GLIDE showcase
GLIDE showcase
GLIDE showcase

About the Project

Lighting design is of high importance in pipelines for the creation of three-dimensional environments for cinematic computer graphics, video games and architectural design, including the energy-efficient design of buildings. Typically, this is an iterative manual process involving the placement and configuration of luminaries and the modification of geometry, in a trial-and-error basis. The complexity of the process has led to the research of automatic methods for determining the optimal configuration of luminaries (Inverse Lighting Problem - ILP), and geometry (Inverse Geometry Problem - IGP), given a set of specific illumination goals and constraints. The Opening Design constitutes one of the most important sub-problems of the IGP, aiming at the determination of openings on the geometry, such as windows or skylights, in order to optimize the contribution of the environment lighting to the illumination of the 3D environment.

Based on the open problems and restrictions of each application area, the common underlying theory, the shared demand for interactivity and the advances in GPU-based global-illumination techniques, GLIDE aimed at integrating the lighting design early on in the modelling process, so that interactive goal-driven lighting and geometry editing can happen seamlessly and simultaneously, for full-scale dynamic environments and with no pre-compotation steps, thus offering an entire new range of creative possibilities and tools to the artist, architect and designer. To this end, in the GLIDE project we attempted to address the two major sub-problems of inverse rendering, i.e. IGP and ILP, by discovering new, efficient and more accurate ways to model and solve them, while dispensing with any pre-computation and view-dependency constraints.

For the inverse lighting problem, we investigated a general and automatic approach, which enables the rapid positioning and emittance estimation of point light sources in arbitrary 3D environments and results in plausible and efficient lighting solutions, given the desired target illumination at arbitrary locations in the environment. Furthermore, additional user constraints can limit the placement of light sources only at specific distances from the geometry or at given partitions of the 3D model and even impose energy minimization or lighting uniformity, rendering the approach ideal for energy-efficient architectural design. To this end, we employed a special hierarchical light clustering that overcomes limitations of previous approaches in environments with high occlusion or structural complexity.
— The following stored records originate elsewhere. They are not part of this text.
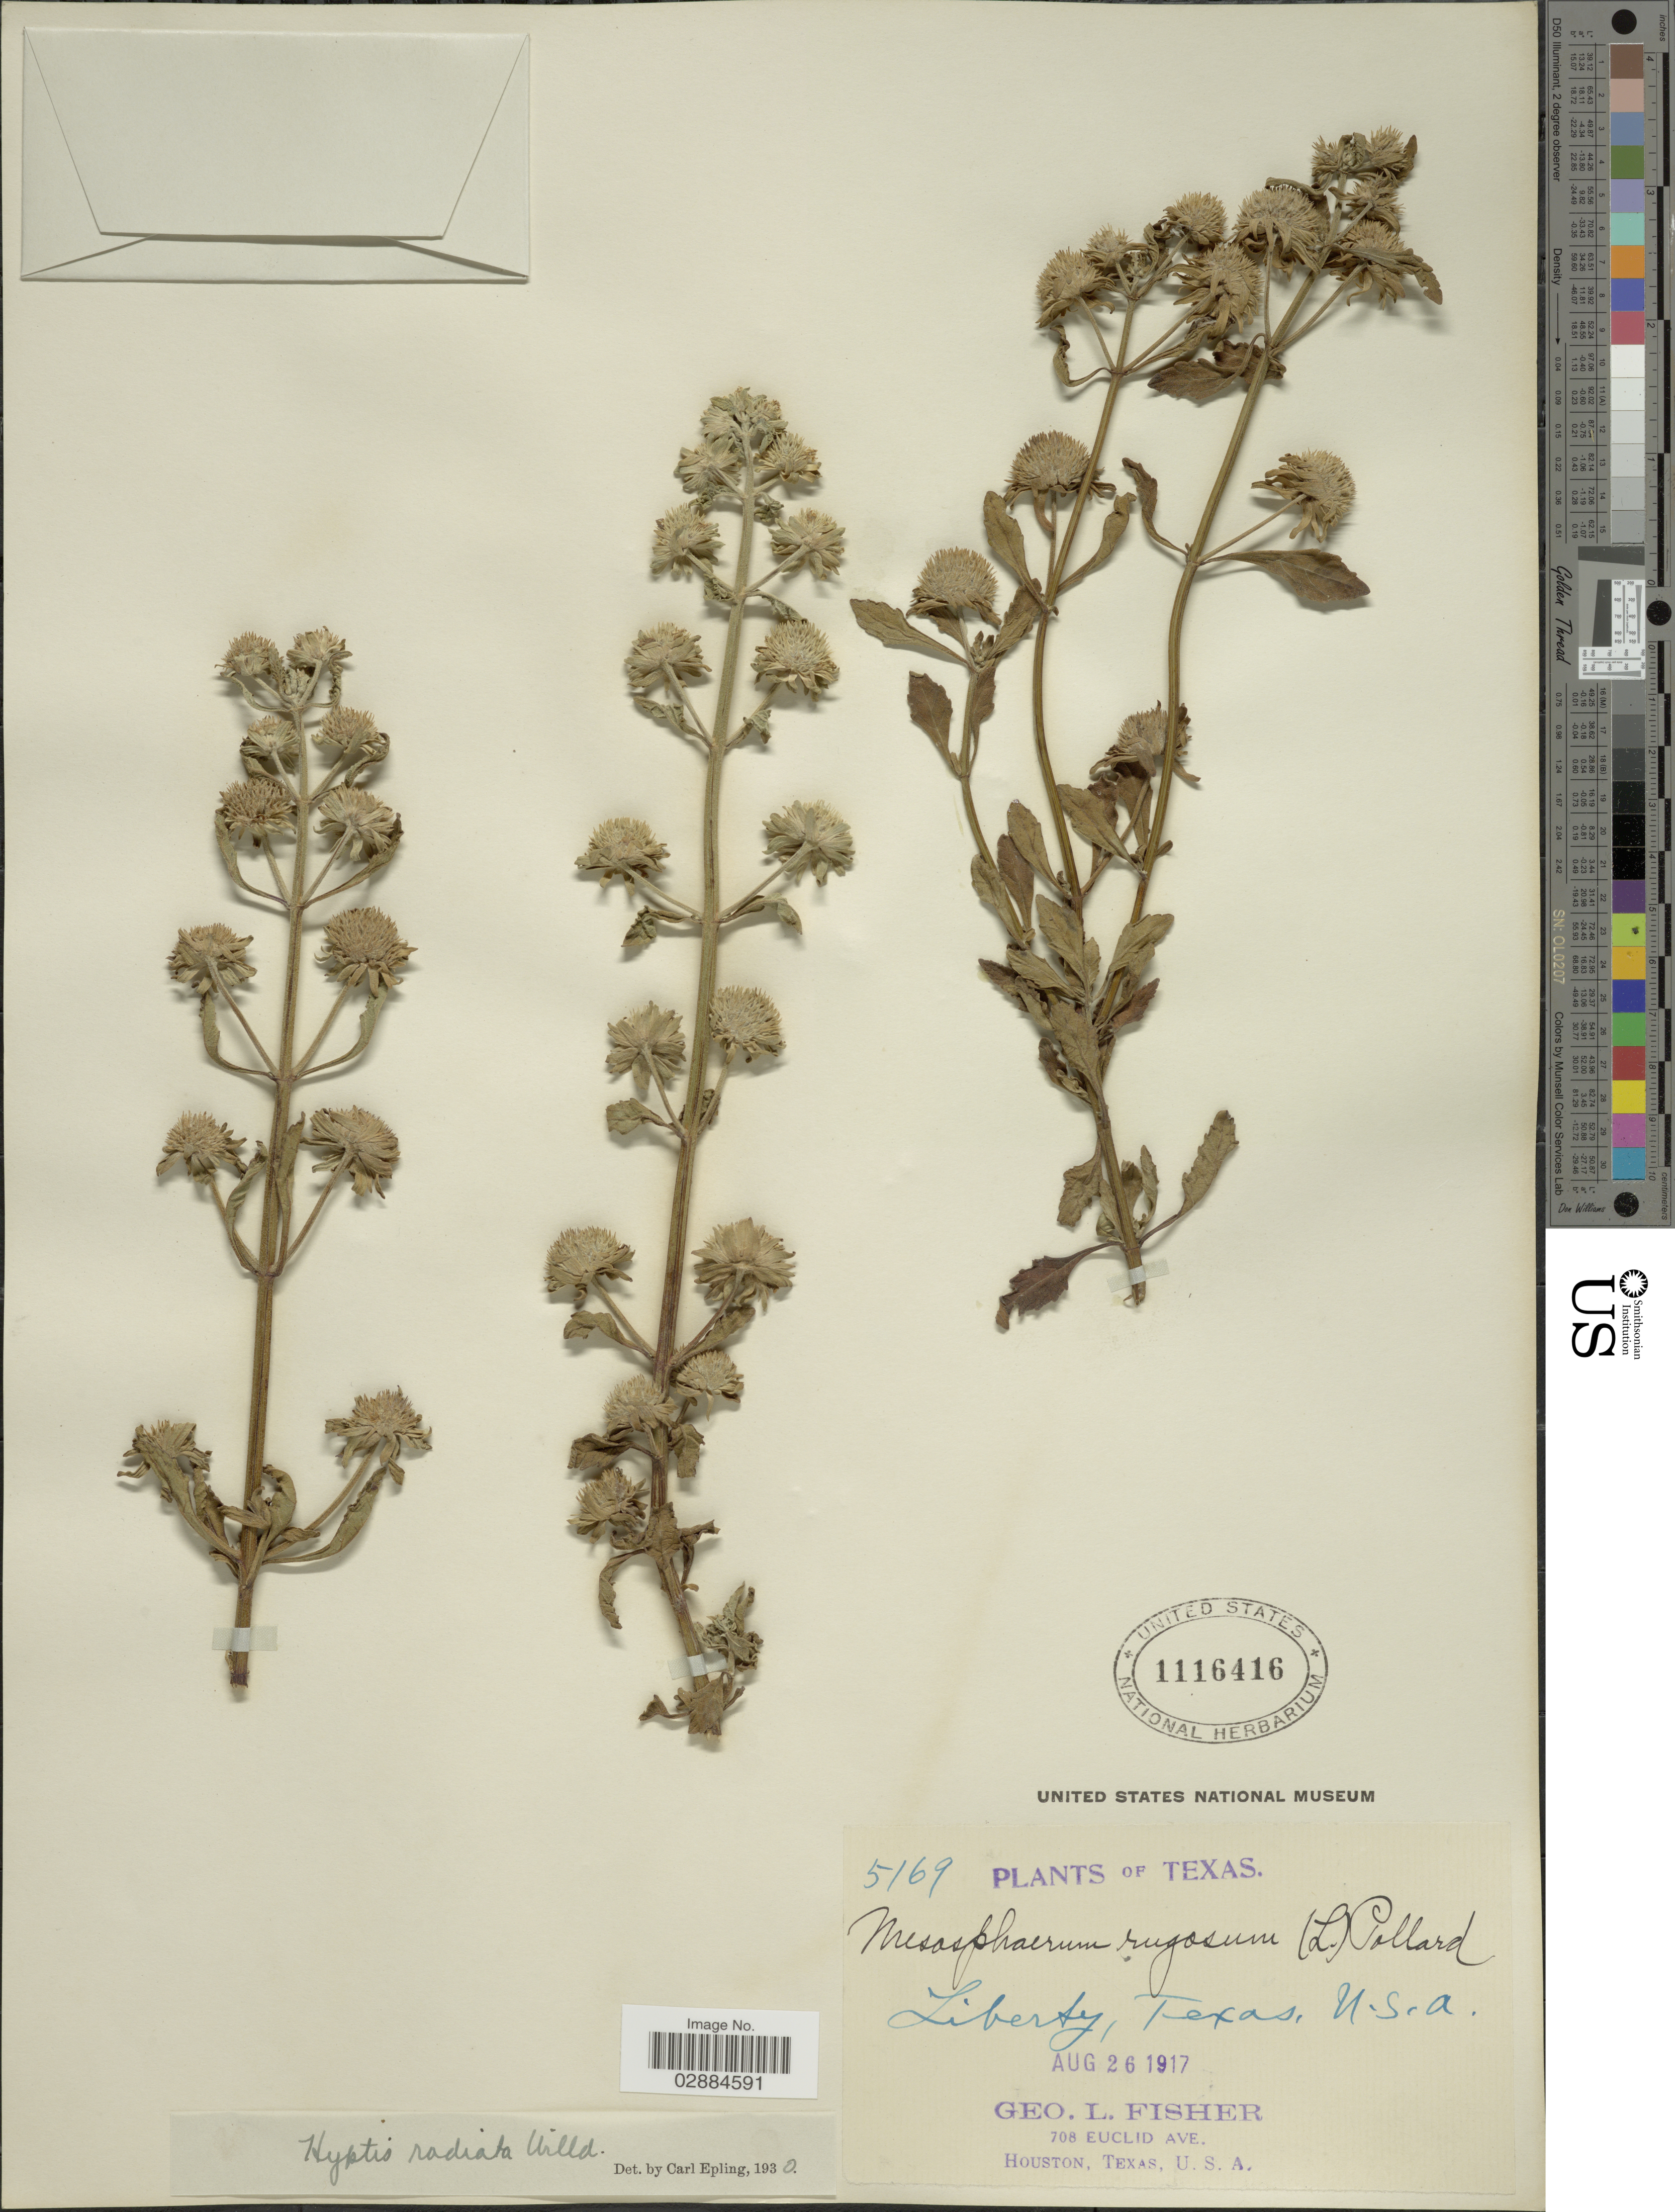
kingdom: Plantae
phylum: Tracheophyta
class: Magnoliopsida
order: Lamiales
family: Lamiaceae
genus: Hyptis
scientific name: Hyptis radiata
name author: Kunth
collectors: G. L. Fisher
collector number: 5169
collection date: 1917-08-26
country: United States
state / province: Texas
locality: Liberty, Texas.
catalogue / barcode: US 1116416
For the problem of opening design, a novel method was devised that determines the number, location and shape of the openings, given the designer's desired illumination at various locations in a 3D environment as well as other constraints such as atmospheric conditions and time intervals of interest, or which surfaces are candidates for bearing openings. The desired illumination can be provided as specific irradiance levels or uniform lighting within certain irradiance bounds. The method operates by virtually "dicing" the candidate surfaces for openings in a non-destructive manner and optimizing the contribution of each one of the discrete elements. The results are further consolidated to form architecturally plausible (e.g. rectangular) openings. Due to the generic and physically-correct underlying lighting evaluation processes, the natural constraints and the inclusion of realistic outdoor lighting conditions, our method is suitable for the design of energy-efficient buildings. 

Finally, for the enabling technology behind the scenes, we investigated fast hardware-accelerated approaches for the physically-correct energy transport and lighting evaluation, in order to bring the heavy computations for the lighting optimization in both problems to practical execution times. To this end, we investigated both established parallel GPU-based techniques and novel rasterization-based ray tracing solutions that bring the full evaluation of lighting at thousands of sampling locations to mere milliseconds, for photorealistic results. In particular, since both the configuration of light sources and the opening design problem imply dynamic geometry and 3D environment setup, we focused our research on the creation of ray tracing techniques for fully dynamic scenes, where every aspect of the environment is constantly re-configured.

GLIDE has been co-financed by the European Union (European Social Fund - ESF) and Greek national funds through the Operational Program ”Education and Lifelong Learning” of the National Strategic Reference Framework (NSRF) - Research Funding Program: ARISTEIA II (grant no.3712). The project ran from February 2014 till October 2015 and resulted in 7 research publications and 1 poster presentation. Preliminary results of our rendering algorithms have been demonstrated at conferences and other public venues and the methodology of the project has been disseminated both at scientific communities and wider public. Demonstration software, videos and source code for various components are also publicly available through the project site.